First - my question: After the orbit insertion, in the coast stage, and assuming perigee is out of the atmosphere, and neglecting any external forces and influences - is the orbit now "fixed"? As in, should apogee, perigee, eccentricity and inclination now be fixed values?
A bit of a background:
I am working on a spaceflight simulator FSX SpacePort, and currently, I am implementing cockpit instrumentation. I have a display that shows the location of my spacecraft, as it ascends on a trajectory towards the orbit. The display is dynamic - it shows the orbit's changing shape as the spacecraft progresses towards its intended orbit.
I have implemented an algorithm and pseudo code I found here (using C++), and in this basic form, all works and looks good.
When I reach apogee and try to circularize, and as eccentricity nears 0, I cut out my first stage engines. Because the engines have a bit of a ramp-down time, it is always a bit of a guess when to cut the engines off so that the eccentricity would be as close to 0. I do this manually, and I might put in some algorithm in the future to do this for me.
The problem I have is, after the engines are off and the launch stack is coasting, the parameters of my orbital ellipse keep changing - by a small amount at first, but then, progressively faster, the perigee descends back into atmosphere and I eventually crash into the ground.
I thought that, without any external forces, the orbit is "stable" - the orbital parameters (apoapsis, periapsis, eccentricity...) would be fixed and not changing. Before I check my physics code (which has so far been reliable), I thought I checked first if I fully understood the astrodynamics.
thanks!
edit: I added the screen caps of the orbital display. The time stamps are at the bottom, the 3 images show the span of about 10 seconds. You can see how, a, b, e, apogee and perigee (values are in km, above ground) are changing... inclination is rock steady.
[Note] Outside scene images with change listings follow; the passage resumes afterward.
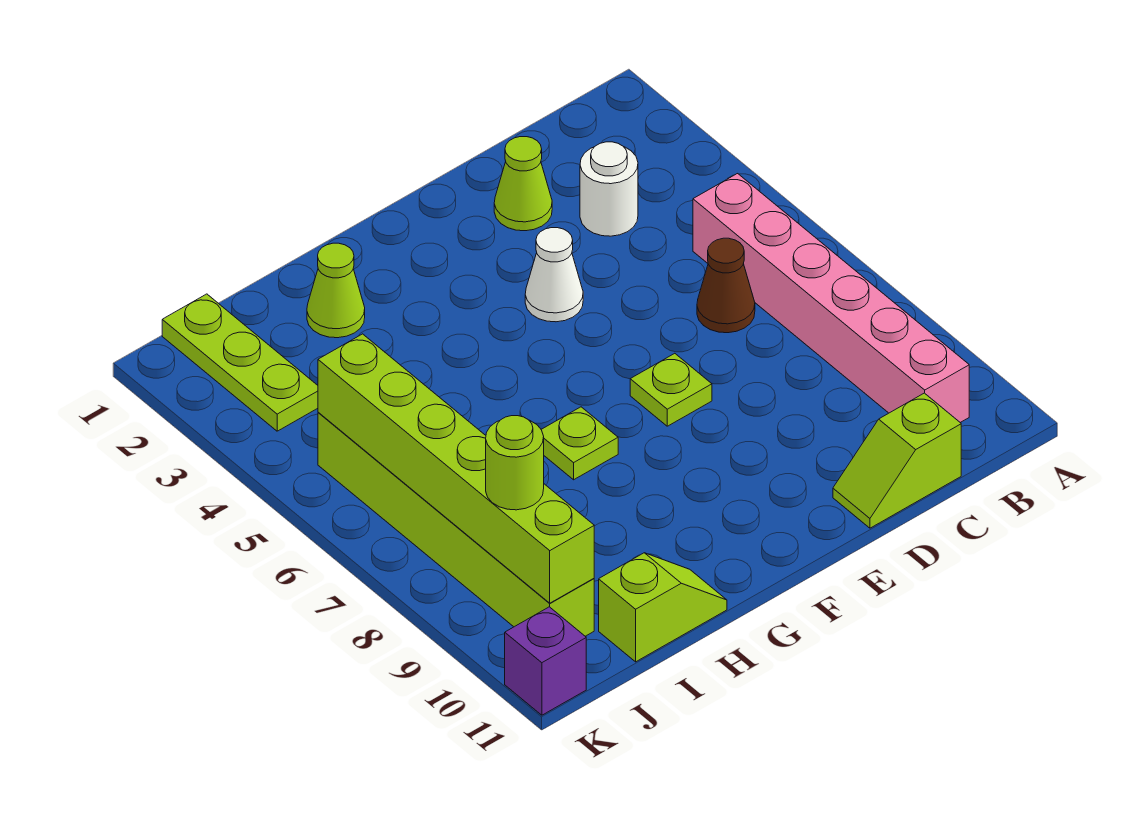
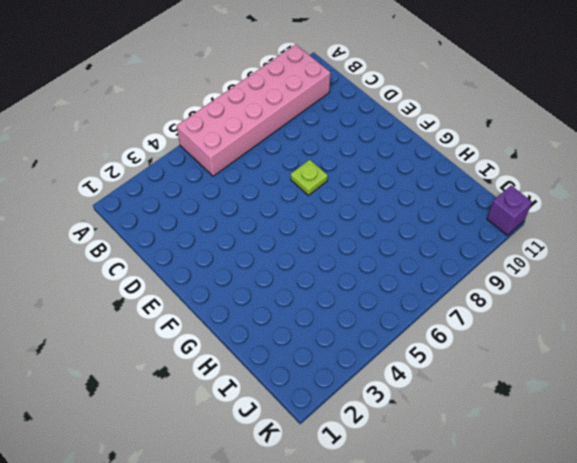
pink 2x6 brick [177,44,331,176] -> pink 1x6 brick [693,174,969,422]
none -> white 1x1 round brick [580,142,638,236]
none -> brown 1x1 cone [697,238,755,333]
none -> lime 1x2 slope [833,393,961,528]

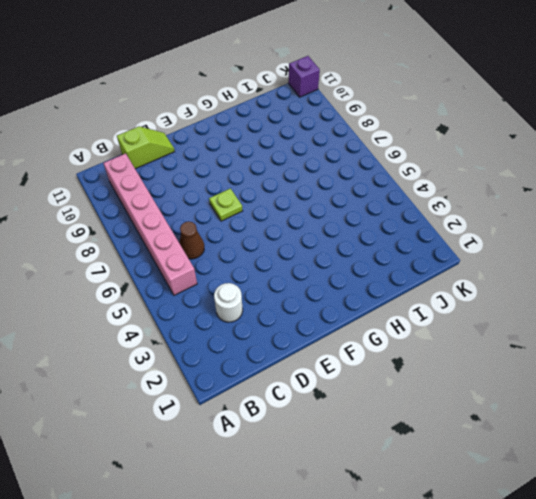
none -> lime 1x1 cone [494,137,552,231]
none -> white 1x1 cone [525,228,583,322]
none -> lime 1x1 plate [541,407,618,480]

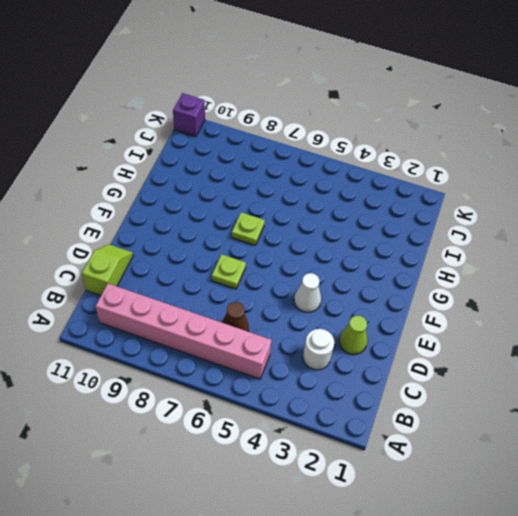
none -> lime 1x1 cone [307,243,365,338]
none -> lime 1x2 slope [599,553,727,662]
none -> lime 1x3 plate [162,294,318,431]

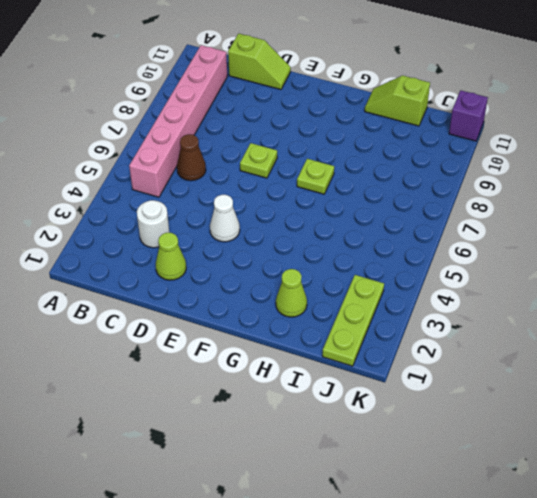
none -> lime 1x6 brick [318,412,594,636]
none -> lime 1x6 brick [318,334,594,603]
none -> lime 1x1 round brick [486,416,544,510]

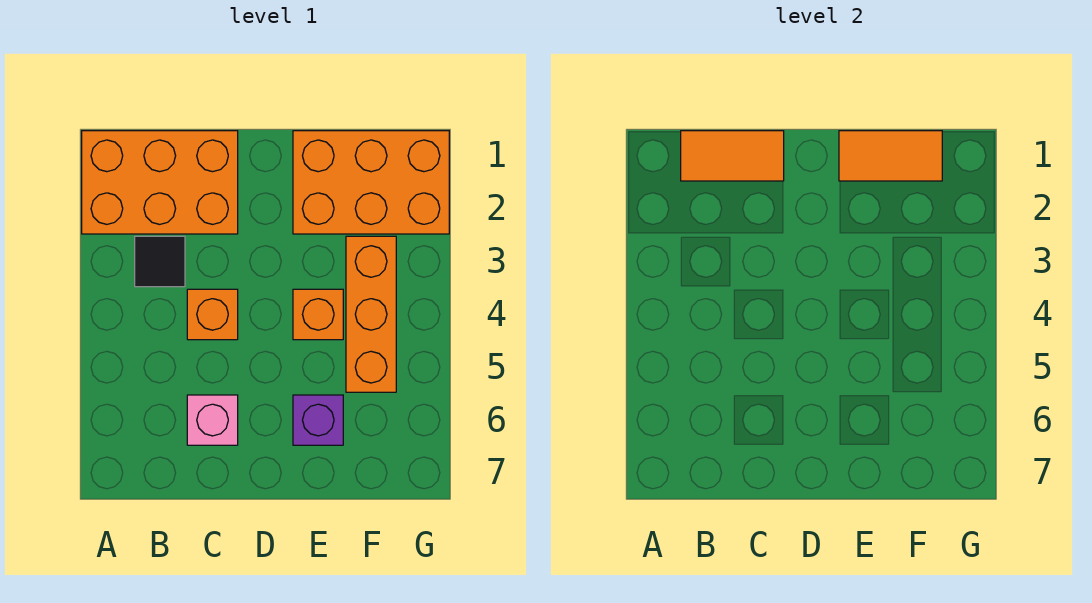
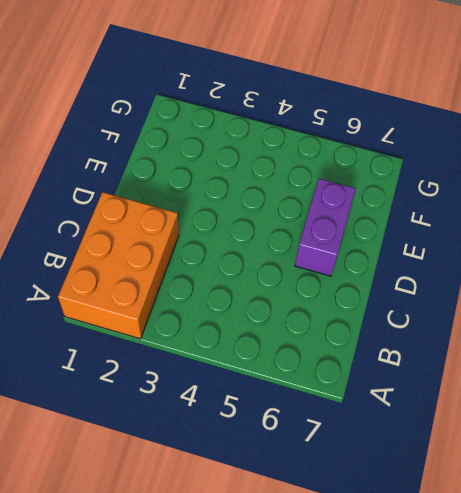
purple 1x2 brick [295,178,356,276] -> purple 1x1 brick [293,395,343,445]
none -> black 1x1 tile [135,236,185,287]
none -> orange 1x1 brick [187,289,238,340]

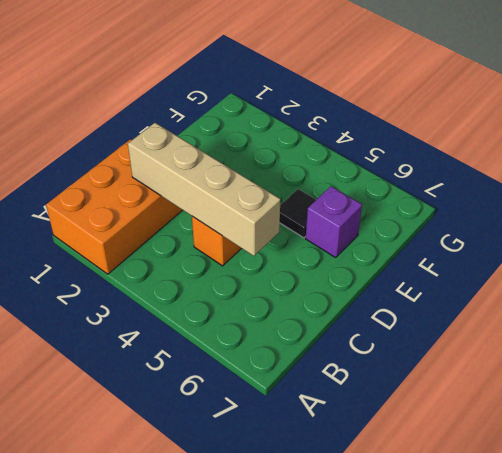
tan 1x4 brick [128,123,280,256] -> none
black 1x1 tile [280,189,316,238] -> black 1x1 tile moved to [135,236,185,287]
none -> pink 1x1 brick [187,395,238,445]
none -> orange 2x3 brick [293,131,449,234]

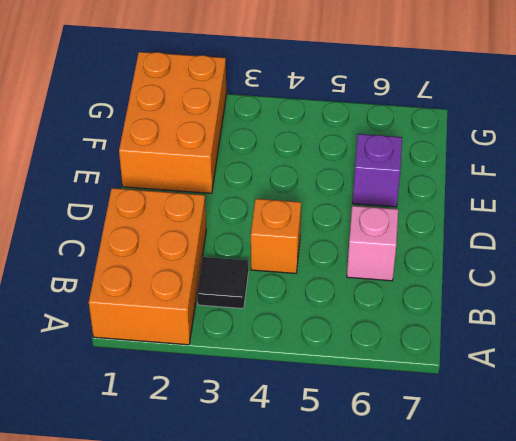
none -> orange 1x1 brick [293,289,343,340]
none -> orange 1x3 brick [346,236,396,392]

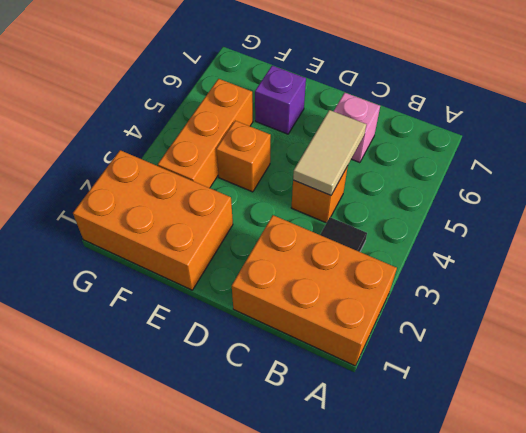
tan 1x2 tile [293,110,366,195] -> none
none -> orange 1x2 tile [681,131,784,181]
none -> orange 1x2 tile [839,131,942,181]

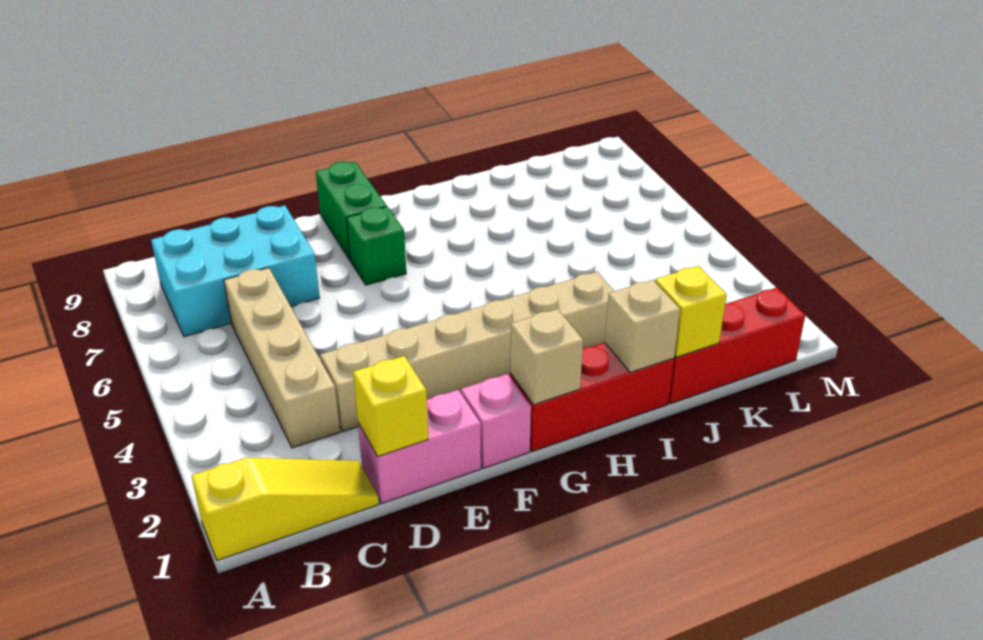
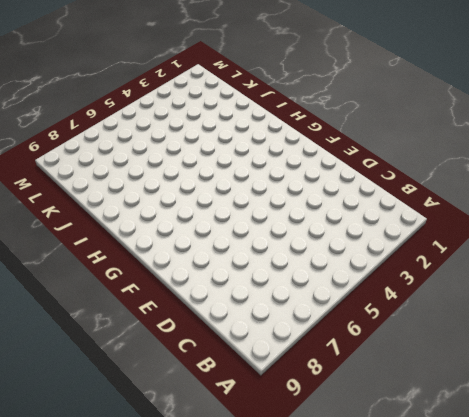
none -> yellow 1x3 slope [191,457,379,560]
none -> cyan 2x3 brick [151,205,320,337]
none -> tan 1x4 brick [224,268,340,448]

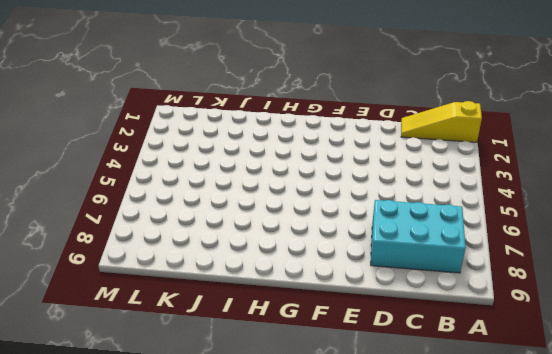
none -> tan 1x4 brick [224,268,340,448]
none -> pink 1x2 brick [358,390,481,504]
none -> tan 1x6 brick [320,272,614,432]

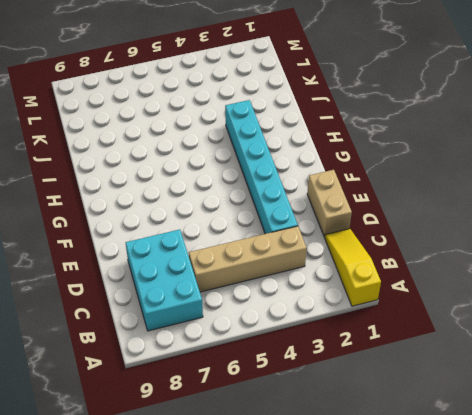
tan 1x2 brick [307,170,352,237] -> pink 1x2 brick [358,390,481,504]
cyan 1x6 brick [225,100,298,234] -> tan 1x6 brick [320,272,614,432]
none -> pink 1x1 brick [461,374,531,468]
none -> green 1x1 brick [346,207,406,285]
none -> green 1x2 brick [316,162,387,260]

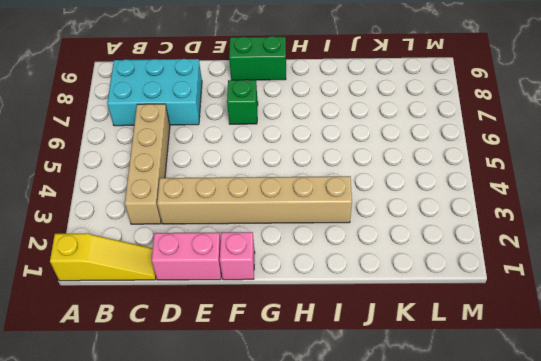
green 1x2 brick [229,36,286,80] -> green 1x2 brick turned to [316,162,387,260]
none -> red 1x3 brick [510,343,674,452]
none -> red 1x3 brick [669,288,805,403]
none -> yellow 1x1 brick [353,356,428,457]

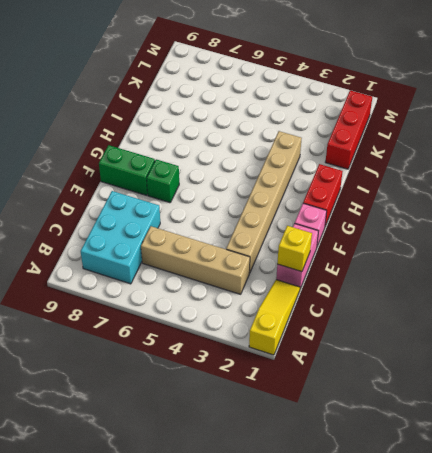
red 1x2 brick [303,164,343,226] -> red 1x3 brick [510,343,674,452]
none -> tan 1x1 brick [510,309,583,405]
none -> tan 1x1 brick [605,280,680,373]
none -> yellow 1x1 brick [655,266,727,357]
Symbols: - diamond is the spacecraft position - full dot is apogee - hollow dot is perigee - also, "apo" and "per" numerical readouts are flipped, it's a bug...
edit 2: OK - My physics guy looked at my code, and almost immediately saw what I was doing wrong - and it kind of surprised me: I was assuming that my gravitational constant was indeed a constant, at 9.81 m/s^2. At orbital altitudes, it is actually a variable that depends on altitude. I inserted 2 lines of code that properly calculated the g vs. altitude relationship, and sure enough, the values are rock steady, exactly where they should be! So - the problem was in me assuming a "constant" gravitational constant!